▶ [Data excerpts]

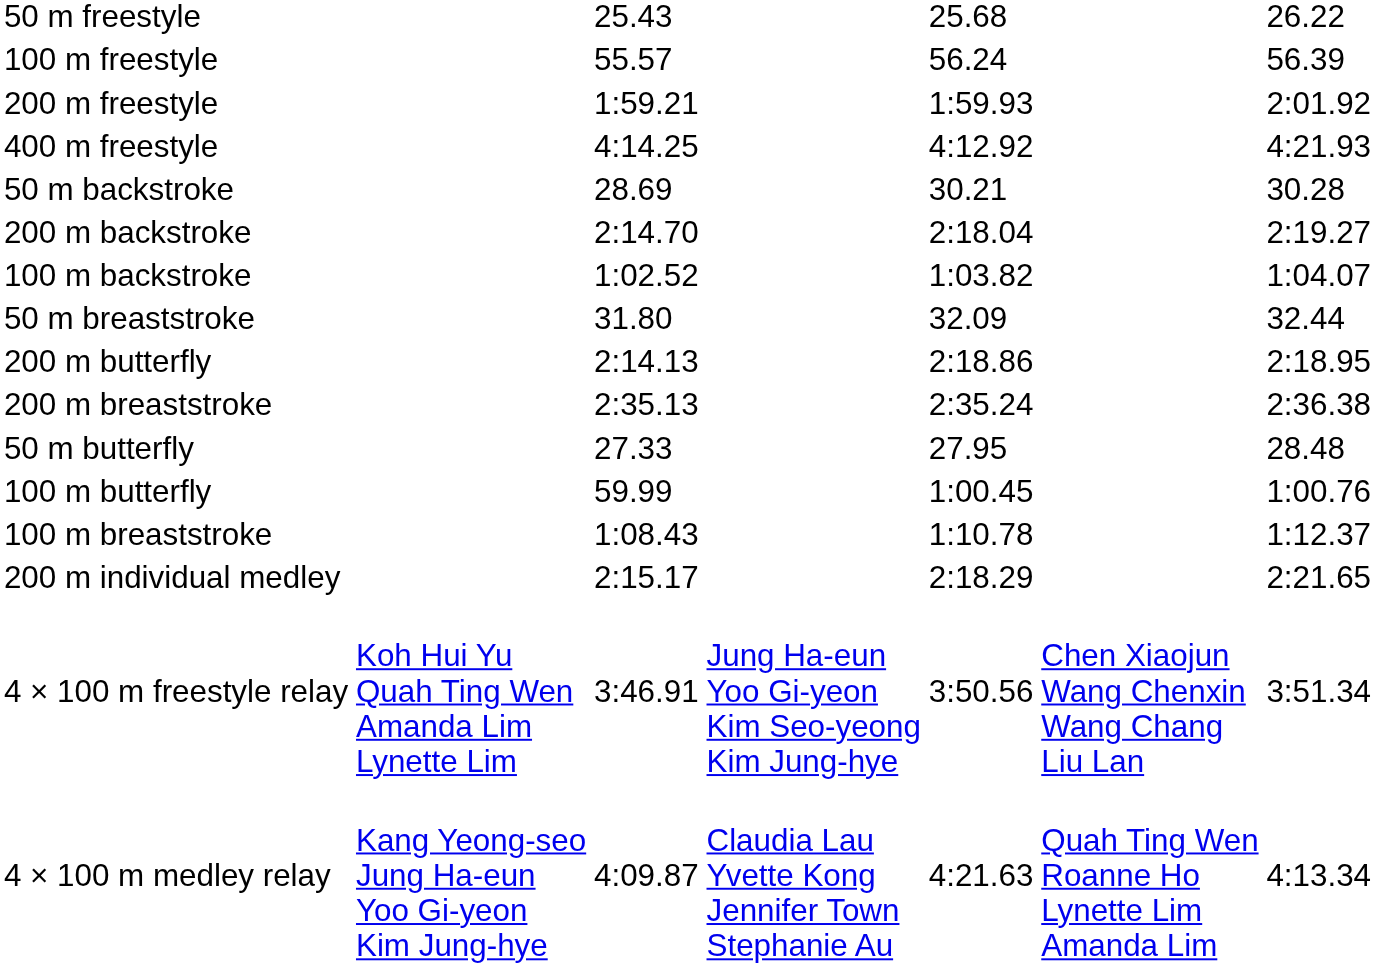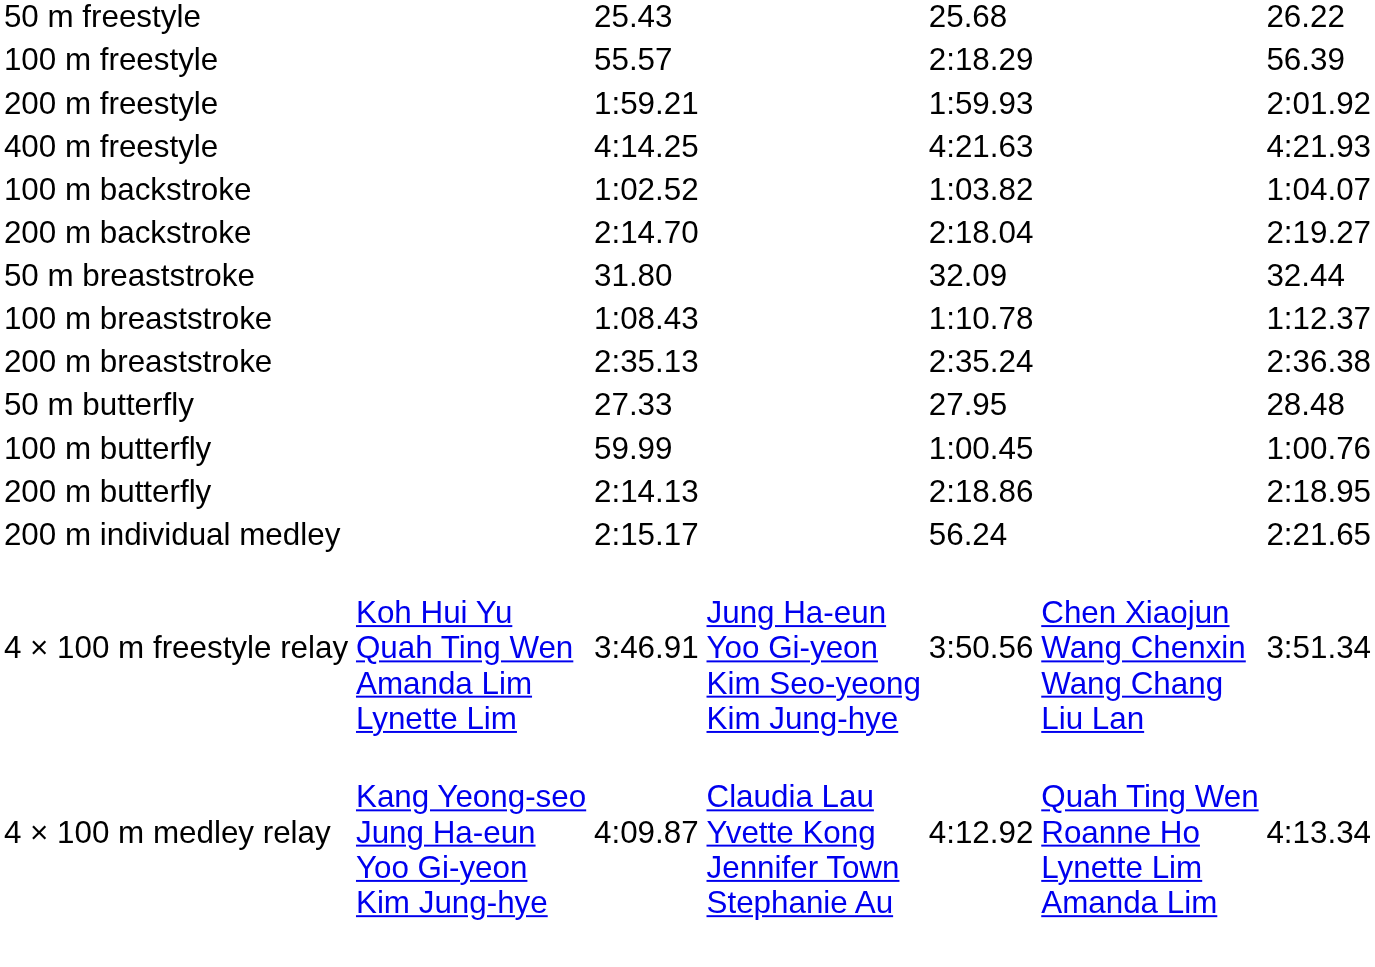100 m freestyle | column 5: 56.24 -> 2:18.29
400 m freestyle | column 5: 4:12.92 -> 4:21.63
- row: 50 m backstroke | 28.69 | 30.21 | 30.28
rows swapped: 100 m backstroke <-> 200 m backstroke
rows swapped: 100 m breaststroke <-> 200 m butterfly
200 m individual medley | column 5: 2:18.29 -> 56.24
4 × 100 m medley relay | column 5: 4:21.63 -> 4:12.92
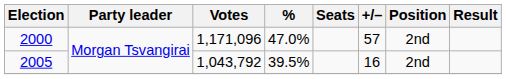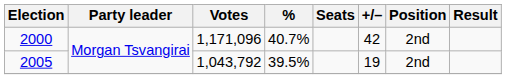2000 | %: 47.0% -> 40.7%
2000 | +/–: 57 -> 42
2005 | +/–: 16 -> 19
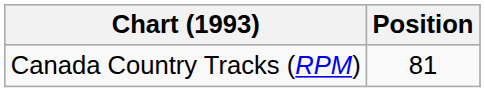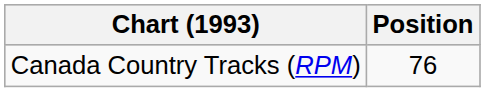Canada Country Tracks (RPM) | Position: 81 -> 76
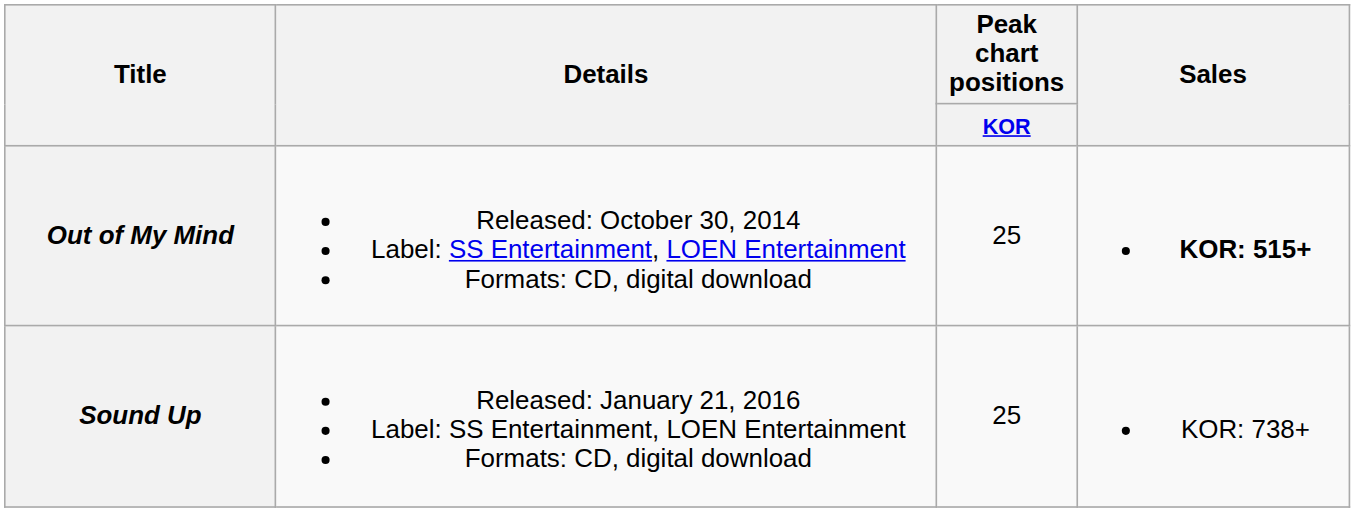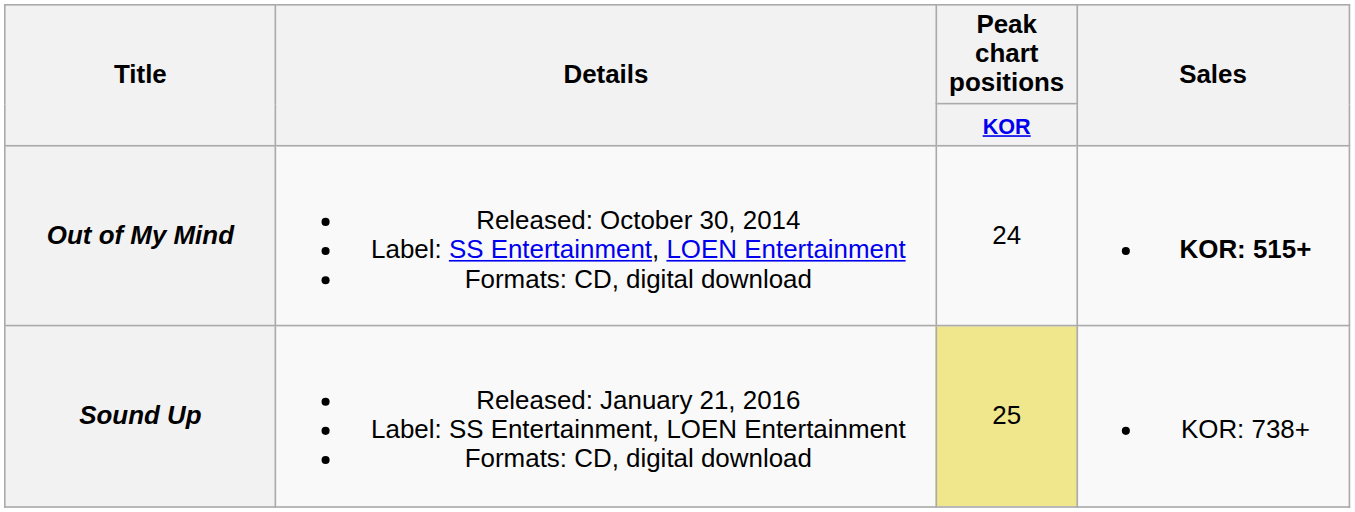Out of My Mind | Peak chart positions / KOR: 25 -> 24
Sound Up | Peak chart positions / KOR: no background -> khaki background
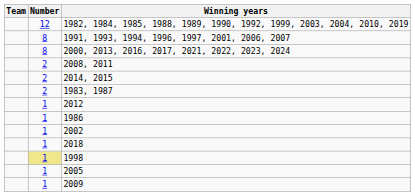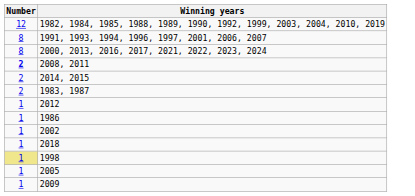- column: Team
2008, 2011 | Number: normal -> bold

▶ [Stated exercise] Please copy out every one of the rows above again without altering anything, leaving out the pictures.

▶ [Response to the task]
100 m freestyle | column 5: 56.24 -> 2:18.29
400 m freestyle | column 5: 4:12.92 -> 4:21.63
- row: 50 m backstroke | 28.69 | 30.21 | 30.28
rows swapped: 100 m backstroke <-> 200 m backstroke
rows swapped: 100 m breaststroke <-> 200 m butterfly
200 m individual medley | column 5: 2:18.29 -> 56.24
4 × 100 m medley relay | column 5: 4:21.63 -> 4:12.92
2000 | %: 47.0% -> 40.7%
2000 | +/–: 57 -> 42
2005 | +/–: 16 -> 19
Canada Country Tracks (RPM) | Position: 81 -> 76
Out of My Mind | Peak chart positions / KOR: 25 -> 24
Sound Up | Peak chart positions / KOR: no background -> khaki background
- column: Team
2008, 2011 | Number: normal -> bold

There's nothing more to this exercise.